*EXCERPT PROVIDED*:
3. Detect and handle if having invalid values.
    * `temperature_2m`, `apparent_temperature` at HCMC should be between 10°C and 50°C
    * `relative_humidity_2m` should be between 0% and 100%
    * `precipitation`, `cloud_cover`, `wind_speed_10m`, `pm10`, `pm2_5`, `carbon_monoxide`, `nitrogen_dioxide`, `sulphur_dioxide` and `ozone` should not be negative
4. Check the continuity of time.
5. Detect and handle outliers.
6. Check the validity of the relationship between the variables.

### Map `weather_code` to `weather_status`

In [8]:
def map_weather_code(code):
    '''
    Mapping weather code to weather status based on WMO Weather interpretation codes (WW)
    
    -------------
    Parameters:
        code (int): Weather code

    -------------
    Returns:
        str: Weather

    '''
    weather_codes = {
        0: 'Clear Sky',
        1: 'Mainly Clear',
        2: 'Partly Cloudy',
        3: 'Overcast',
        45: 'Foggy',
        48: 'Depositing Rime Fog',
        51: 'Light Drizzle',
        53: 'Moderate Drizzle',
        55: 'Dense Drizzle',
        56: 'Light Freezing Drizzle',
        57: 'Dense Freezing Drizzle',
        61: 'Light Rain',
        63: 'Moderate Rain',
        65: 'Heavy Rain',
        66: 'Light Freezing Rain',
        67: 'Heavy Freezing Rain',
        71: 'Light Snow',
        73: 'Moderate Snow',
        75: 'Heavy Snow',
        77: 'Snow Grains',
        80: 'Light Rain Showers',
        81: 'Moderate Rain Showers',
        82: 'Violent Rain Showers',
        85: 'Light Snow Showers',
        86: 'Heavy Snow Showers',
    }
    return weather_codes.get(code, 'Unknown')

# Map weather code to weather description
df['weather_status'] = df['weather_code'].apply(map_weather_code)
df.drop(columns=['weather_code'], inplace=True)

# Check result
print("Unique weather statuses: ", end='')
print(df['weather_status'].unique())

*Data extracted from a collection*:
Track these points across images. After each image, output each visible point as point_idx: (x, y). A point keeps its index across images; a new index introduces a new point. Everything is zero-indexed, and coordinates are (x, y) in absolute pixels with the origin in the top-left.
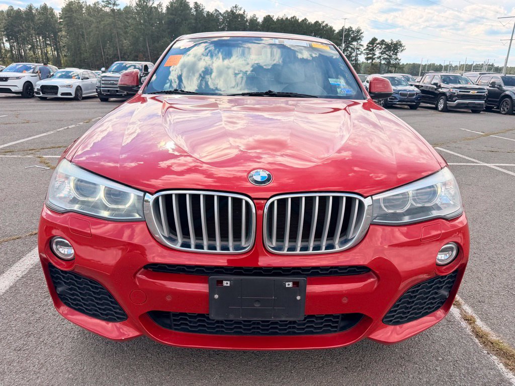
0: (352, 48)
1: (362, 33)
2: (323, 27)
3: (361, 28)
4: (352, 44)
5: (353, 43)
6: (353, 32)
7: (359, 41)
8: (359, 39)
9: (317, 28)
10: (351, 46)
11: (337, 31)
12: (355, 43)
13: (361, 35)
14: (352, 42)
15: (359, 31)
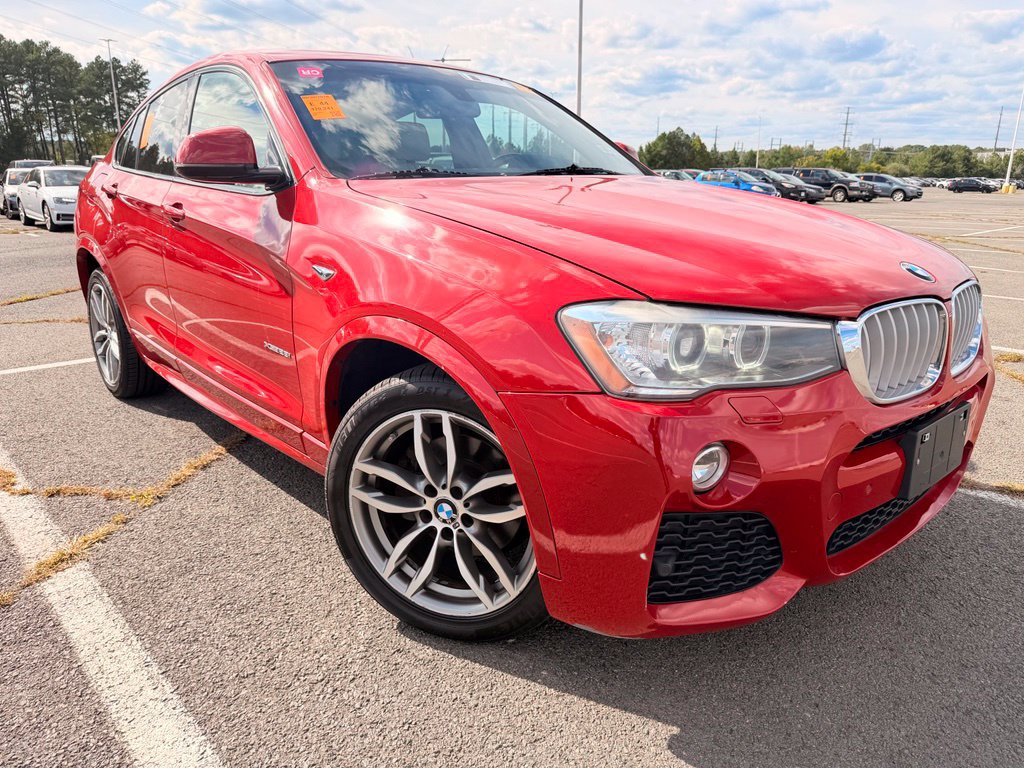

*TASK ITEM*:
In the weather data-cleaning excerpt, explain how the function `map_weather_code` decides which status to return, and what it returns for a code that is not in its list. Base your work on the text alone.

*FINAL ANSWER*:
The function looks up the code in its `weather_codes` dictionary, whose mappings are based on the WMO Weather interpretation codes (WW), and returns the matching status, such as 'Overcast' for 3. Because the lookup uses `weather_codes.get(code, 'Unknown')`, any code that is not a key in the dictionary returns 'Unknown'.